About The Collaborative

Our Mission

Our goal is to ensure that every school in Georgia is equipped to provide evidence-based behavioral health services for their students, improving the well-being of Georgia youth and their communities.

Our Story

We are a collaborative of advocates, public health professionals, legal, and policy experts dedicated to the cause of mental health.


Timeline

The Georgia School Based Behavioral Health Collaborative was founded in 2018 with three organizations, The Carter Center, Voices for Georgia’s Children, and Georgia Appleseed, coming together to align their school-based behavioral health work, decrease fragmentation and inform policy to advance the development and sustainability of SBBH in Georgia. Resilient Georgia joined the collaborative a few years later.

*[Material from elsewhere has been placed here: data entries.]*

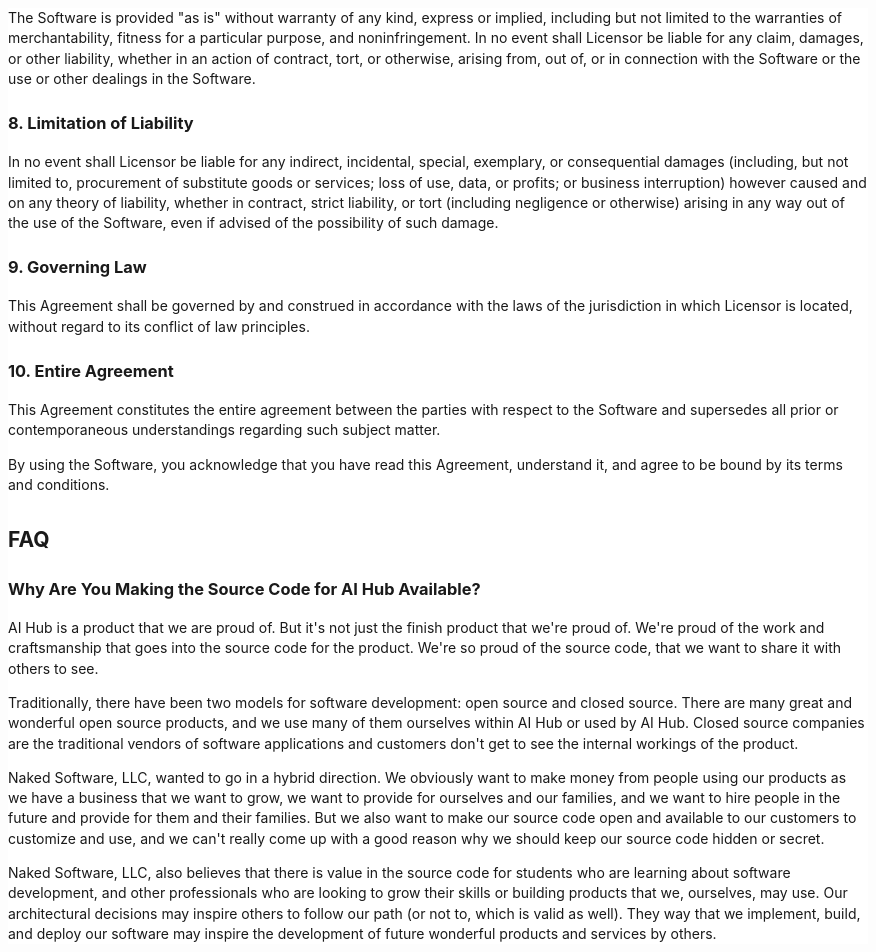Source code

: The Software is provided "as is" without warranty of any kind, express or implied, including but not limited to the warranties of merchantability, fitness for a particular purpose, and noninfringement. In no event shall Licensor be liable for any claim, damages, or other liability, whether in an action of contract, tort, or otherwise, arising from, out of, or in connection with the Software or the use or other dealings in the Software.

### 8. Limitation of Liability

In no event shall Licensor be liable for any indirect, incidental, special, exemplary, or consequential damages (including, but not limited to, procurement of substitute goods or services; loss of use, data, or profits; or business interruption) however caused and on any theory of liability, whether in contract, strict liability, or tort (including negligence or otherwise) arising in any way out of the use of the Software, even if advised of the possibility of such damage.

### 9. Governing Law

This Agreement shall be governed by and construed in accordance with the laws of the jurisdiction in which Licensor is located, without regard to its conflict of law principles.

### 10. Entire Agreement

This Agreement constitutes the entire agreement between the parties with respect to the Software and supersedes all prior or contemporaneous understandings regarding such subject matter.

By using the Software, you acknowledge that you have read this Agreement, understand it, and agree to be bound by its terms and conditions.

## FAQ

### Why Are You Making the Source Code for AI Hub Available?

AI Hub is a product that we are proud of. But it's not just the finish product that we're proud of. We're proud of the work and craftsmanship that goes into the source code for the product. We're so proud of the source code, that we want to share it with others to see.

Traditionally, there have been two models for software development: open source and closed source. There are many great and wonderful open source products, and we use many of them ourselves within AI Hub or used by AI Hub. Closed source companies are the traditional vendors of software applications and customers don't get to see the internal workings of the product.

Naked Software, LLC, wanted to go in a hybrid direction. We obviously want to make money from people using our products as we have a business that we want to grow, we want to provide for ourselves and our families, and we want to hire people in the future and provide for them and their families. But we also want to make our source code open and available to our customers to customize and use, and we can't really come up with a good reason why we should keep our source code hidden or secret.

Naked Software, LLC, also believes that there is value in the source code for students who are learning about software development, and other professionals who are looking to grow their skills or building products that we, ourselves, may use. Our architectural decisions may inspire others to follow our path (or not to, which is valid as well). They way that we implement, build, and deploy our software may inspire the development of future wonderful products and services by others.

Beginning in April of 2019, the collaborative hosted three School Based Behavioral Health regional community forums in Atlanta, Albany, and Dublin, Georgia. The final forum was held in Dublin in February of 2020. Through these forums, the collaborative was able to engage with school administrators, school social workers and counselors, parents, and community youth organizations to share evidence-based models for school based behavioral health and discuss regional concerns including the obstacles to sustaining and expanding SBBH and best practices that address them. Challenges that were raised by schools and providers and then prioritized by the Collaborative were:

  • Sustainability of prevention programming as the necessary foundation for SBBH
  • Lack of support by some schools’ general counsel 
  • Parent engagement 

During the time between 2020 and 2022, the collaborative continued to work together and separately to develop, compile, and disseminate evidence-based resources, as well as advancing policy to support the implementation of SBBH services across the State.

Voices for Georgia’s Children worked with the Department of Behavioral Health and Developmental Disabilities (DBHDD) to create a social media awareness campaign called ‘Free Your Feels’ which targets awareness raising and stigma reduction within school settings. 

Georgia Appleseed developed a guide on models of School-based Behavioral Health for schools seeking to implement school based behavioral health services, as well as legal resources for schools to assist with the establishment of an MOU with behavioral health providers to implement programs, and guides for children with behavior and learning challenges that provide students, parents, and other caregivers with tools and information to access needed services.

The Carter Center created a briefing on evidence-based and best practices in mental health promotion and prevention for communities and philanthropy.  Resilient Georgia began development of the trauma-informed care training roadmap. The collaborative also co-hosted one of Voices for Georgia’s Children’s virtual town halls, “School-Based Mental Health: A Virtual Town Hall.”


In 2023, community members in McIntosh County school district reached out to the collaborative for advice and assistance in addressing their community’s youth mental health needs. Collaborative representatives from The Carter Center, Resilient Georgia, Georgia Appleseed, and Voices for Georgia’s children convened with the local school superintendent and administrators, as well as several community organizations and health centers to discuss strategies for filling the needs through resources available in their community. The outcome of this one meeting included connecting of resources and the endorsement of a SBBH federal grant which the community received.  

The Georgia Collaborative presented at the annual meeting of the National Center for School Mental Health in 2022, 2023 and 2024.


As the collaborative enters its 7th year, we are continuing to map the implementation of school-based behavioral health in Georgia, develop, compile, and disseminate evidence-based resources for schools and develop policy priorities that support the development and sustainability of SBBH. Summer 2025, the Georgia SSBH Collaborative, in partnership with Georgia Regional Education Service Agencies (RESAs), will convene regional forums to continue to engage,school districts, students and families, and State and local organizations on building a community that supports school-based behavioral health.

The Georgia Collaborative presented at the annual meeting of the National Center for School Mental Health in 2022, 2023 and 2024.